Le projet BioSupPack financé par l'UE a développé des matériaux d'emballage biosourcés à partir de déchets de brasserie, faisant progresser les revêtements PHB, PHA et les formats de fibres compostables en accord avec l'économie circulaire de l'Europe et les objectifs de la PPWR.
BioSupPack, une initiative de recherche financée par l'UE dirigée par AIMPLAS, a démontré comment les déchets de brasserie peuvent être transformés en matériaux d'emballage de grande valeur, offrant une voie pratique vers des systèmes d'emballage plus circulaires et biosourcés en Europe.
Sur une période de cinq ans, le projet a développé et validé plusieurs alternatives aux plastiques d'origine fossile, utilisant les drêches de brasserie comme matière première pour de nouveaux matériaux destinés aux applications d'emballages flexibles, à base de fibres et rigides.
Ce travail est particulièrement pertinent à un moment où le secteur européen de l'emballage est sous pression pour s'aligner sur le Règlement sur les emballages et les déchets d'emballages (PPWR). Avec l'objectif de l'UE que tous les emballages mis sur le marché soient recyclables d'ici 2030, les projets combinant matières premières renouvelables, évolutivité industrielle et solutions de fin de vie deviennent de plus en plus importants. BioSupPack se positionne dans ce contexte en reliant les flux secondaires agricoles, l'innovation matérielle et la conception circulaire dans une chaîne de valeur intégrée.
Au cœur du projet
Se trouve un processus de bioraffinerie qui convertit les sous-produits de brasserie en polyhydroxybutyrate (PHB) via un prétraitement plasma et une fermentation microbienne. Ce processus a atteint le niveau de maturité technologique 6, ce qui signifie qu'il a déjà été démontré dans un environnement industriel pertinent.
Parallèlement, le consortium a développé des revêtements à base de PHA comme alternatives biodégradables aux couches conventionnelles de polyéthylène et de PVC, ciblant des usages sur carton et textiles. Ces revêtements ont également atteint le niveau TRL 6, soulignant les progrès du projet au-delà de la recherche en laboratoire.
Progrès dans les emballages
BioSupPack a également fait avancer les emballages à base de fibres compostables avec des propriétés barrières adaptées à des applications exigeantes telles que les contenants pour crème glacée. Ces matériaux ont atteint le TRL 7, tout comme les formulations PHB pour emballages rigides du projet, validées à l'échelle industrielle pour des usages incluant bouteilles et structures de présentation en magasin.
Il est important de noter que ces solutions sont compatibles avec les procédés de fabrication existants tels que le moulage par soufflage par extrusion et le moulage par injection, un facteur crucial pour l'adoption industrielle car il réduit le besoin de changements perturbateurs dans les infrastructures de transformation.
Gestion de fin de vie et tri
Le consortium, composé de 18 organisations issues de toute la chaîne de valeur des bioplastiques, a également exploré des solutions de fin de vie et de gestion des déchets. Un prototype de tri a été développé pour identifier et séparer ces nouveaux flux d'emballages biosourcés, tandis que les matériaux ont été conçus pour être adaptés au recyclage enzymatique utilisant des enzymes sélectives.
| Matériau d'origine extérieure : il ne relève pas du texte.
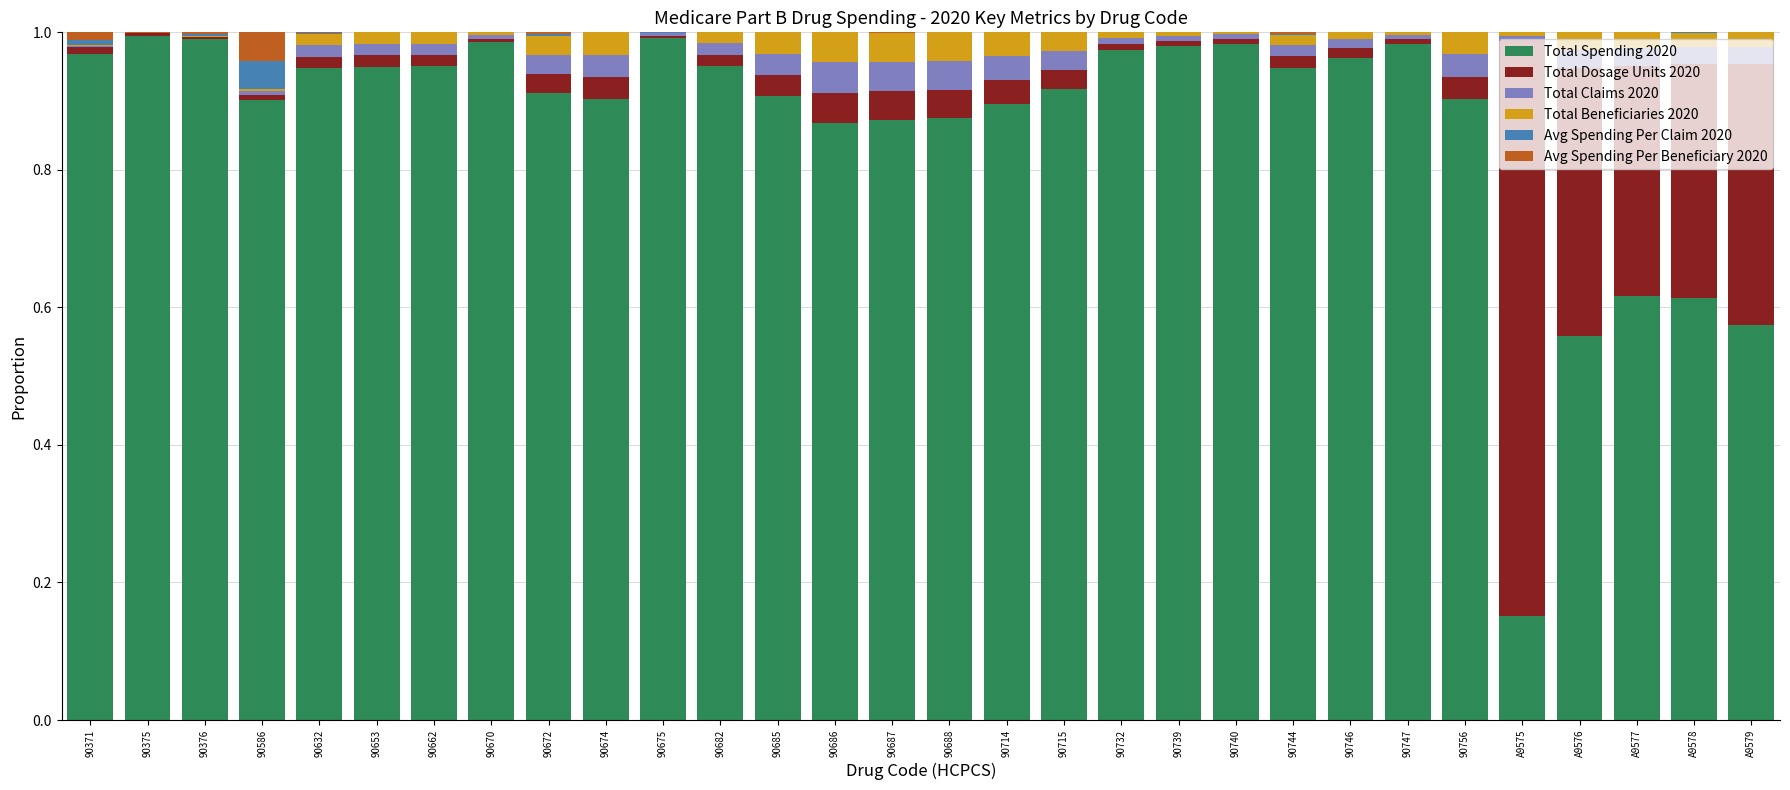

True or false: Total Spending 2020 has a value of 0.9 at 90688.

True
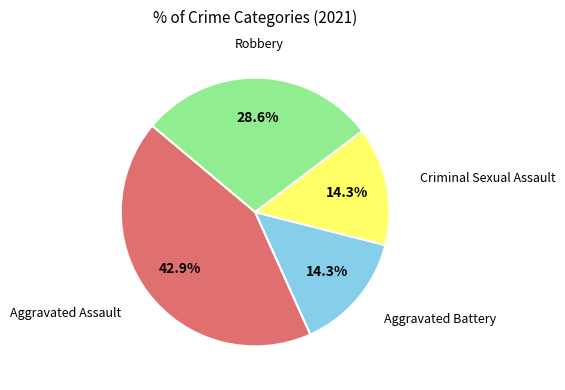

Does any single category account for the majority?

No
Cela ajoute une autre dimension au modèle circulaire, combinant l'approvisionnement renouvelable avec des voies de récupération dédiées plutôt que de se fier uniquement aux revendications de compostabilité.
BioSupPack démontre que les flux de déchets agricoles peuvent devenir une matière première sérieuse pour les emballages de nouvelle génération, reliant efficacité des ressources, faisabilité industrielle et préparation réglementaire.
Avec un budget total de 7,6 millions d'euros dans le cadre du Partenariat Européen pour la Bioéconomie Circulaire, le projet contribue également à des objectifs européens plus larges tels que le Green Deal européen et la Stratégie bioéconomique de l'UE. Son importance dépasse une seule plateforme matérielle : il montre comment de nouvelles chaînes de valeur peuvent être construites autour de déchets qui autrement resteraient sous-utilisés.
Pour les fabricants d'emballages, les propriétaires de marques et les producteurs de biopolymères, les technologies offrent un exemple concret de la manière dont l'emballage circulaire peut être développé à partir de flux locaux de biomasse tout en répondant aux exigences de performance dans des applications réelles sur le marché.
Pour l'industrie de l'emballage, BioSupPack est un signal fort que la transition vers des matériaux circulaires ne dépendra pas d'une seule solution, mais de la combinaison de matières premières renouvelables, innovation des procédés, compatibilité manufacturière et options claires de fin de vie. En transformant les déchets de brasserie en systèmes d'emballage fonctionnels, le projet renforce l'idée que l'avenir de l'emballage pourrait de plus en plus être construit à partir de flux secondaires autrefois considérés uniquement comme des déchets.